# Specifying a wave generator

The type of research to be conducted in the tank determines the choice of tank size and wavemaker. First determine the sea state that is to be modelled: how deep is the water and what is the amplitude and frequency range of the waves in the open ocean? The open full-scale sea wave spectra should be split into component wave fronts so that the amplitudes at different frequencies can be determined. The next step is to set the scale factor for the tank and models. There are many arguments that big is better however model scale is ultimately determined by the available budget. For most tanks this is in the range between 1/10 to 1/100 scale. The wavemaker type will depend on the relationship between the waves and the water depth. If the water depth is less than half the wavelength, or will be varied, a piston should be chosen.

The angular motion of a flap paddle is determined by the quality of the control system. With position feedback it is reasonable to run up to +/-12 degrees.  With force feedback or other 2nd order correction they will run well up to a displacement of +/-18 degrees. Piston paddles can move larger distances and are typically designed with a stroke of 50-100% the water depth. A paddle for generating solitons will require a total travel of at least twice the water depth.

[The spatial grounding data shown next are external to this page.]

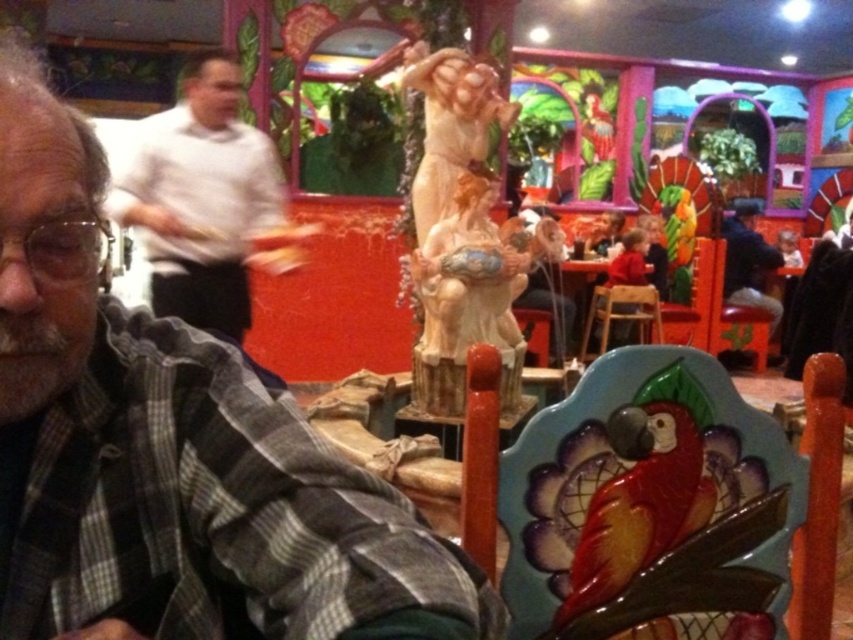
This screenshot has height=640, width=853. What do you see at coordinates (172, 451) in the screenshot? I see `plaid shirt at center` at bounding box center [172, 451].

Does point (296, 474) come closer to viewer compared to point (445, 65)?

Yes, it is in front of point (445, 65).

The width and height of the screenshot is (853, 640). I want to click on plaid shirt at center, so click(x=172, y=451).

Between plaid shirt at center and white shirt at upper left, which one is positioned higher?

white shirt at upper left is higher up.

Can you confirm if plaid shirt at center is positioned above white shirt at upper left?

Incorrect, plaid shirt at center is not positioned above white shirt at upper left.

Identify the location of plaid shirt at center. (172, 451).

Consider the image. Who is positioned more to the right, white shirt at upper left or matte ceramic statue at center?

Positioned to the right is matte ceramic statue at center.

Who is more forward, (186, 214) or (428, 148)?

Positioned in front is point (428, 148).

The height and width of the screenshot is (640, 853). Find the location of `white shirt at upper left`. white shirt at upper left is located at coordinates (206, 200).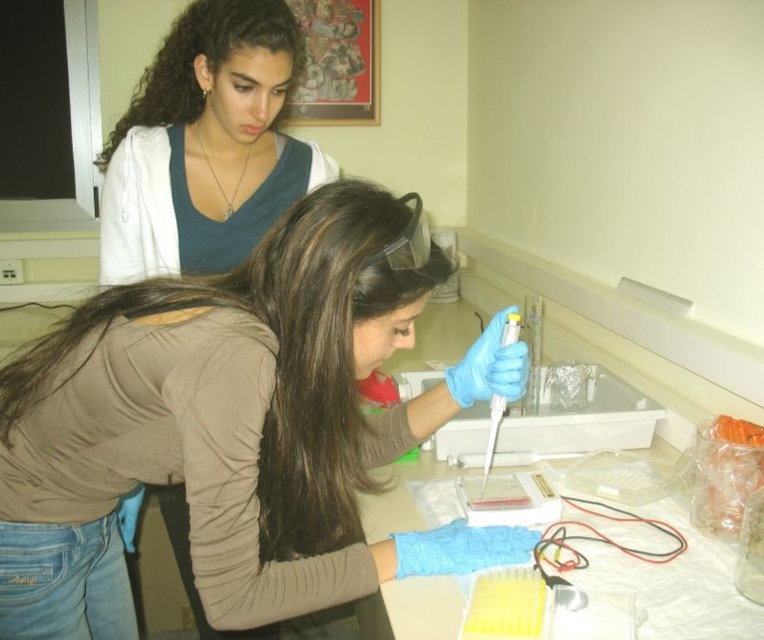
You are a new lab assistant who just entered the lab and need to take a photo of the experiment setup. The camera is placed at the upper right corner of the lab table. You are wearing a matte blue shirt at upper left. Can you reach the camera from your current position without moving your feet?

The matte blue shirt at upper left and camera are 1.25 meters apart from each other. Since the distance is 1.25 meters, you cannot reach the camera without moving your feet as the distance is too far for typical arm reach.

You are a lab assistant who needs to place a small sticker at point (x=206, y=145). Based on the scene, where exactly would this sticker be placed?

The point (x=206, y=145) is on the matte blue shirt at upper left, so the sticker would be placed on the matte blue shirt at upper left.

You are a researcher in the lab and need to locate two specific points marked on the table. The first point is at coordinates point (337,387) and the second is at point (481,490). From your perspective standing at the edge of the table, which point is closer to you?

Point (337,387) is in front of point (481,490), so it is closer to you.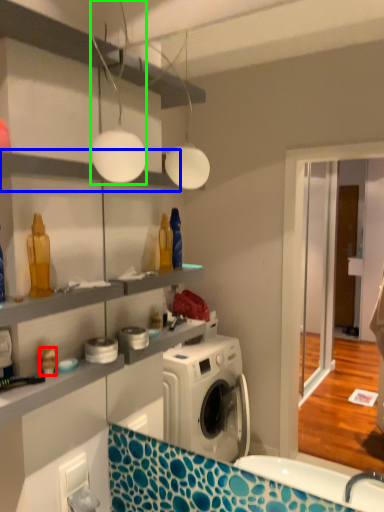
Question: Which object is positioned closest to toy (highlighted by a red box)? Select from shelf (highlighted by a blue box) and light fixture (highlighted by a green box).

Choices:
 (A) shelf
 (B) light fixture

Answer: (A)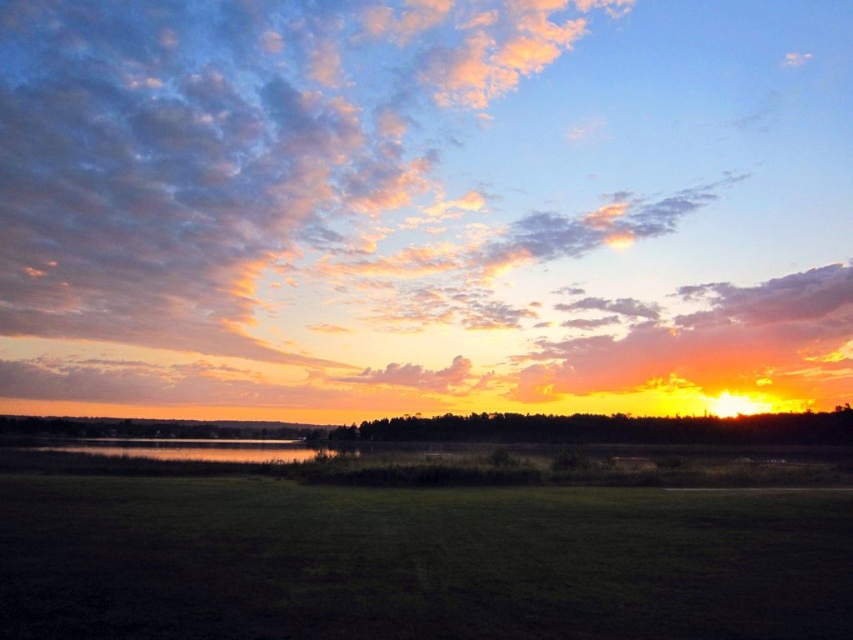
You are standing at the edge of the water in the sunset scene. You notice the cloudy sky at upper center and the green grass at lower center. Which of these two objects covers a wider area in the image?

The cloudy sky at upper center covers a wider area than the green grass at lower center because its width is larger.

Consider the image. You are standing in the grassy field in the foreground of the sunset scene. You see a point marked at coordinates (425,204). Based on the scene description, where is this point located?

The point at (425,204) is located on the cloudy sky at upper center.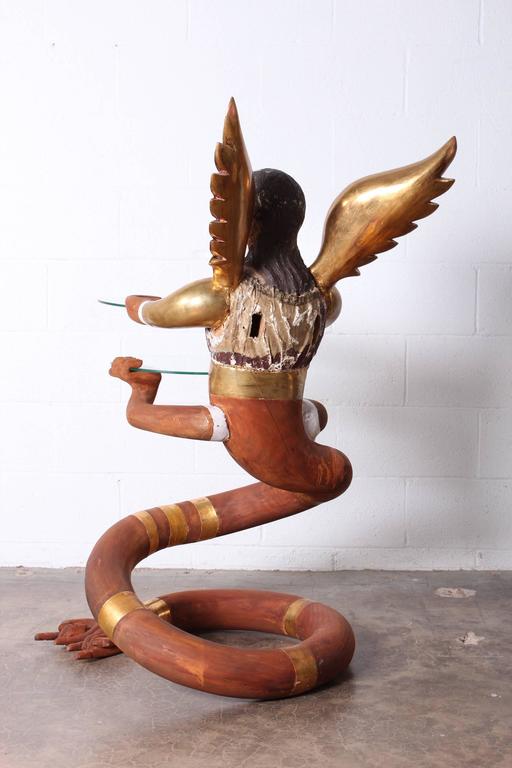
Identify the location of white brick wall. (432, 441).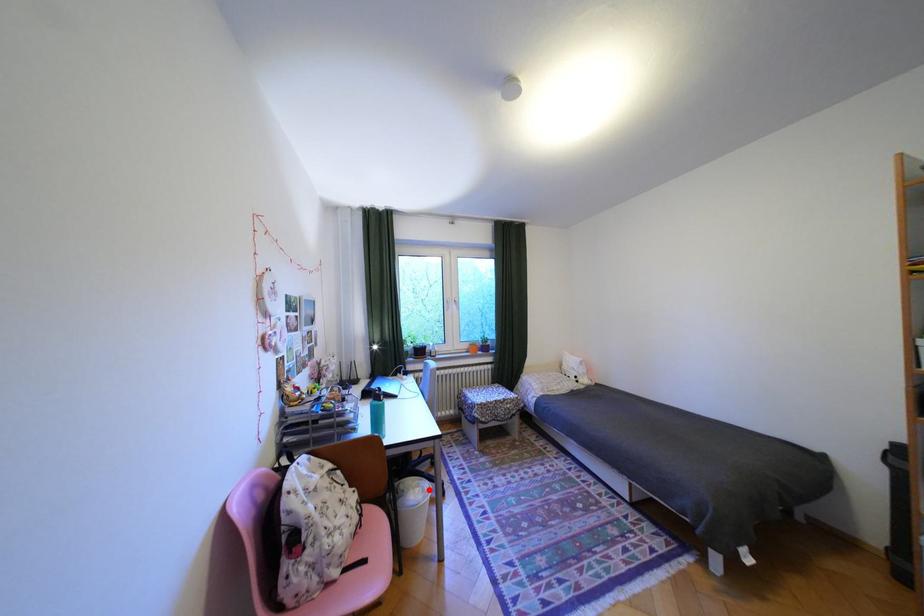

The first analysis of wave generation was published by Biesel and Suquet[1] in 1951 and provides solutions for relationship between wave height, stroke and force for hinged and piston wave generators. This was refined by Gilbert, Thompson and Brewer[2] who produced design charts that give engineering solutions for wavemaker design. The analysis is based on linear theory takes no account of breaking waves.  Higher frequency waves are limited by breaking; for regular waves the limiting steepness is 1:7 so the linear wave height curve is combined with the breaking wave limit. This tends to overestimate the size of the maximum breaking wave so a practical solution is to truncate the top 15% of the curve. The paddle will create waves above this height but they will be unsuitable for research but useful for demonstrating the tank to visitors.  Lower frequency waves are limited by the displacement of the paddle. As an approximate guide a flap paddle should extend about 35% of the hinge depth above the waterline.